*QUOTED PASSAGE*

The do-everything sonic screwdriver

Smalltalk has virtually no syntax! Everything is done by message passing, even control structures such as selection and iteration! That makes message passing a sort of sonic screwdriver. Thus, Smalltalk is just about the easiest programming language of any significance to learn and to master. (Scheme is arguably a candidate. Forth is not.)

Smalltalk is the only language to fully embrace “live coding and debugging.” It is baked into the language and its ethos. Some other languages have made feeble attempts to incorporate this quality, but none do it as well as Smalltalk. Smalltalk’s debugger is probably the single biggest reason for the language’s unrivaled productivity.

Smalltalk’s image-based persistence is a powerful and prevalent concept. You find it in OS virtualization such as VMWare and VirtualBox. You find it in a web page’s DOM. You find it in spreadsheets such as Excel. No other language has adopted this, except for JavaScript in the Lively Kernel. I’m not sure how many people actually use Lively Kernel.

[Saved entries]
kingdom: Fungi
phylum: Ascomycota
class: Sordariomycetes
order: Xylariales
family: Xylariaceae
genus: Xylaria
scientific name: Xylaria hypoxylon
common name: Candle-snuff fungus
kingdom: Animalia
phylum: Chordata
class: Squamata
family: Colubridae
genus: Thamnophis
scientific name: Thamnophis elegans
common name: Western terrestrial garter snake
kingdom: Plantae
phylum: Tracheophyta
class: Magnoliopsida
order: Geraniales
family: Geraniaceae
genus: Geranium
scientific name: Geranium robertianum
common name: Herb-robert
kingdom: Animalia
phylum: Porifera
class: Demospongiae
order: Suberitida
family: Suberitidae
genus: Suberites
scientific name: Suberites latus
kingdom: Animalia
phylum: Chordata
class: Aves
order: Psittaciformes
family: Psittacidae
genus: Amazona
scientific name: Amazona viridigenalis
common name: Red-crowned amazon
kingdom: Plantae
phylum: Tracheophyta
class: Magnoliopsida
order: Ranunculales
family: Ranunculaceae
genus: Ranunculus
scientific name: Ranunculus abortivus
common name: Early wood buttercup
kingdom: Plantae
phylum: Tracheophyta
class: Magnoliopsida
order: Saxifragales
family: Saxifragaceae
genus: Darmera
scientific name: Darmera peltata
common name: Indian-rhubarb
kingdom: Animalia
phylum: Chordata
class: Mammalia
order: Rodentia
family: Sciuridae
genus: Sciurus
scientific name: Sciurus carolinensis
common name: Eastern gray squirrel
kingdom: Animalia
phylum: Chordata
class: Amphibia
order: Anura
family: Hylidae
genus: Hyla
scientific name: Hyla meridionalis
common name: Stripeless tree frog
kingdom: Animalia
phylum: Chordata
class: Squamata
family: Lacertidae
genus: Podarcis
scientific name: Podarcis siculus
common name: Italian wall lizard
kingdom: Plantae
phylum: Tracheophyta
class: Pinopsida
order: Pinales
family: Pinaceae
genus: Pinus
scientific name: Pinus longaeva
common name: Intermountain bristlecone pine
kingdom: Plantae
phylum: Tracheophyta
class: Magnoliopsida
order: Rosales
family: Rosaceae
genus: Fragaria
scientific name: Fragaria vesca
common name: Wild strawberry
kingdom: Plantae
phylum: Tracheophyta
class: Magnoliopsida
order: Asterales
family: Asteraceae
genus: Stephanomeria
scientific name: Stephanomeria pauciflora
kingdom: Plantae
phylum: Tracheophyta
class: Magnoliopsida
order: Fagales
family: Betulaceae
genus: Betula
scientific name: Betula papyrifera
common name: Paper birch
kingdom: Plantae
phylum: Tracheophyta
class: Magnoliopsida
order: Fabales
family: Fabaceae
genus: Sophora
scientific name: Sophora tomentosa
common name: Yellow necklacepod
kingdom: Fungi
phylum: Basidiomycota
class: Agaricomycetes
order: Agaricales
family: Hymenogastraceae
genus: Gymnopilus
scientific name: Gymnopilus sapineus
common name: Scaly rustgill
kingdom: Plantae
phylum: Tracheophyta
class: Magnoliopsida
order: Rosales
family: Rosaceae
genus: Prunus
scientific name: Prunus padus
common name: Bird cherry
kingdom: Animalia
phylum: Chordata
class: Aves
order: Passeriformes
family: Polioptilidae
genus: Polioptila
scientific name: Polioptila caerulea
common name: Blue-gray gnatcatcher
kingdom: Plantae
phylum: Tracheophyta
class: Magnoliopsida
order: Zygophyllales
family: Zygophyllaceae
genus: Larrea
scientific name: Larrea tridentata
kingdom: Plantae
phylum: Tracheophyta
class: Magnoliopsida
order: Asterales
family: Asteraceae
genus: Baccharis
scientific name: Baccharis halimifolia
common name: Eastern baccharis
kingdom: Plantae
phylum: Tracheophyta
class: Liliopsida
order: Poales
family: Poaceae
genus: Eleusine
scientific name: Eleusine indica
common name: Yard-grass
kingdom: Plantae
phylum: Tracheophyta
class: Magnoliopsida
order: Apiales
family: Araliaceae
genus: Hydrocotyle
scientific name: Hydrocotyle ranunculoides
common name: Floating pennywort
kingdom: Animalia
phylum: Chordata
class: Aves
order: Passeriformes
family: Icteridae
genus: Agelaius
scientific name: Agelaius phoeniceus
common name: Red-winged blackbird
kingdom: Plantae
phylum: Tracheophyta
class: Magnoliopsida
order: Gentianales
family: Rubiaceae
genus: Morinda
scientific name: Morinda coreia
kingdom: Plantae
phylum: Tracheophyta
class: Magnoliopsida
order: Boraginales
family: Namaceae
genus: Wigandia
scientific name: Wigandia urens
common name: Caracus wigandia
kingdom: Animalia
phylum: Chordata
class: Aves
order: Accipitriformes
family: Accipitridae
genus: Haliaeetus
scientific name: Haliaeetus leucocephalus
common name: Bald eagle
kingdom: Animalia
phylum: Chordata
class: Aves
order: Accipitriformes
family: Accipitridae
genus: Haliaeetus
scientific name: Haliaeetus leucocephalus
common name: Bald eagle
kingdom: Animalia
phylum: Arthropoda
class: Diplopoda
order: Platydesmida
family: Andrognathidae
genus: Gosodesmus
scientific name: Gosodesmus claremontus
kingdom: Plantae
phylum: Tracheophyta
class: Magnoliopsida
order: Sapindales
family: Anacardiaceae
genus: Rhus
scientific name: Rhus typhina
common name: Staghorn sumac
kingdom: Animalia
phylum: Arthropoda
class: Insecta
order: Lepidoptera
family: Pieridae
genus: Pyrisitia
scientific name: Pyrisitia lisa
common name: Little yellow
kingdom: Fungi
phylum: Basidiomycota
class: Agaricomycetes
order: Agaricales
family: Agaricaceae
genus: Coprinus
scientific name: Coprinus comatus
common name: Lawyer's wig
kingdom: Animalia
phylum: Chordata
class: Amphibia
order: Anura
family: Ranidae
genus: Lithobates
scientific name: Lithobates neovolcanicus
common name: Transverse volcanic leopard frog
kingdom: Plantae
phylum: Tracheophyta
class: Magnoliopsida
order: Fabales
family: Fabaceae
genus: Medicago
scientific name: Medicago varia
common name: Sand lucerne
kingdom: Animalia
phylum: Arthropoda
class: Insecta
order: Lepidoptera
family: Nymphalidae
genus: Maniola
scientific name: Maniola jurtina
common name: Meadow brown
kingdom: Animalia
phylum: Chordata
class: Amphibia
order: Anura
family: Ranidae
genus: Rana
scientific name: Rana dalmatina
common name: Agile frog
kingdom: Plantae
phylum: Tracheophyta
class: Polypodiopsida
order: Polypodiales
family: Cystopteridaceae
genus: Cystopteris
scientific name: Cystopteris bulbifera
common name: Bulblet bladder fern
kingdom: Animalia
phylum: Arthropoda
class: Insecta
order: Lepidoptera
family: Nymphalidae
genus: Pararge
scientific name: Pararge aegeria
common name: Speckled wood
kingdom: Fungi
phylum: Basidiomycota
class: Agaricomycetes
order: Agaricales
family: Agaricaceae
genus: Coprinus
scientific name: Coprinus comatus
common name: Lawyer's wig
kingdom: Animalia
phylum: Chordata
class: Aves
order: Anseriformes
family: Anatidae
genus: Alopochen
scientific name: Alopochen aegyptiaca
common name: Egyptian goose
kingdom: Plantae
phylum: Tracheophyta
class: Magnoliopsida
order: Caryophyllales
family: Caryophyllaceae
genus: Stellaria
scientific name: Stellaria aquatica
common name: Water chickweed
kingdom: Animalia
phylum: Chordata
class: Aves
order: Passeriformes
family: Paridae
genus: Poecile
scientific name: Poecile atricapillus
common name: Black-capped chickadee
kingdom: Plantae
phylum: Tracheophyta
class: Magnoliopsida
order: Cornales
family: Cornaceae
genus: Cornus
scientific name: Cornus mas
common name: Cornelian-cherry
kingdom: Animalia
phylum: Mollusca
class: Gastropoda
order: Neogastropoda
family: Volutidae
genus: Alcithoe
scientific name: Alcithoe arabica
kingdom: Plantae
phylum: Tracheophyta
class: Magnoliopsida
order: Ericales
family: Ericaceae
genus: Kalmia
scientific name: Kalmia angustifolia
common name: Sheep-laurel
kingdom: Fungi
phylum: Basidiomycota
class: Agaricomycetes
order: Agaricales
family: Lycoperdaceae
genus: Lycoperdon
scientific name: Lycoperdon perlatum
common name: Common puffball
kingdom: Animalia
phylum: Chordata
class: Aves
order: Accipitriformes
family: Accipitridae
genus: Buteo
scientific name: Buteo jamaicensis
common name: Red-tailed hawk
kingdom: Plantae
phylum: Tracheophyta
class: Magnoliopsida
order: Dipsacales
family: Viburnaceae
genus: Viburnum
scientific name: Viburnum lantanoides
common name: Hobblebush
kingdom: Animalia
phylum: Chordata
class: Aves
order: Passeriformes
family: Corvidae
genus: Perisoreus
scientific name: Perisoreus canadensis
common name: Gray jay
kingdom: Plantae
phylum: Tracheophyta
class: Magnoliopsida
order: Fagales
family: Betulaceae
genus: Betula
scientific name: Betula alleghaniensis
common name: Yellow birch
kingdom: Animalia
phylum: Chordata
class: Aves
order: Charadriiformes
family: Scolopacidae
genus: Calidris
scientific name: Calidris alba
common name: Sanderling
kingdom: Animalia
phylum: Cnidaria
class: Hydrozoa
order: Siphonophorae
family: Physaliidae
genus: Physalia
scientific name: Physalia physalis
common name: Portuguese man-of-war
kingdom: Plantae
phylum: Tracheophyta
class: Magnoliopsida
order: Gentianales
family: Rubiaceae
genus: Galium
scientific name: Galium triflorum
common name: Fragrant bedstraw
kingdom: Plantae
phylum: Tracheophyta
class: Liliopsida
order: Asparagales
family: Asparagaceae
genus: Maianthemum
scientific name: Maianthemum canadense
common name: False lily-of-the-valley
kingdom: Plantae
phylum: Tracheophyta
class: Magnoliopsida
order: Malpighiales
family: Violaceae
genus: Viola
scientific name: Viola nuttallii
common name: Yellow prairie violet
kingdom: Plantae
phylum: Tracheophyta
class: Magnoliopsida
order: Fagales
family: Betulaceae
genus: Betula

*EXERCISE AIM*
Quote the part of the Smalltalk text above that begins with the words containing "Smalltalk is the" and ends with "language’s unrivaled productivity.".

*EXERCISE ANSWER*
Smalltalk is the only language to fully embrace “live coding and debugging.” It is baked into the language and its ethos. Some other languages have made feeble attempts to incorporate this quality, but none do it as well as Smalltalk. Smalltalk’s debugger is probably the single biggest reason for the language’s unrivaled productivity.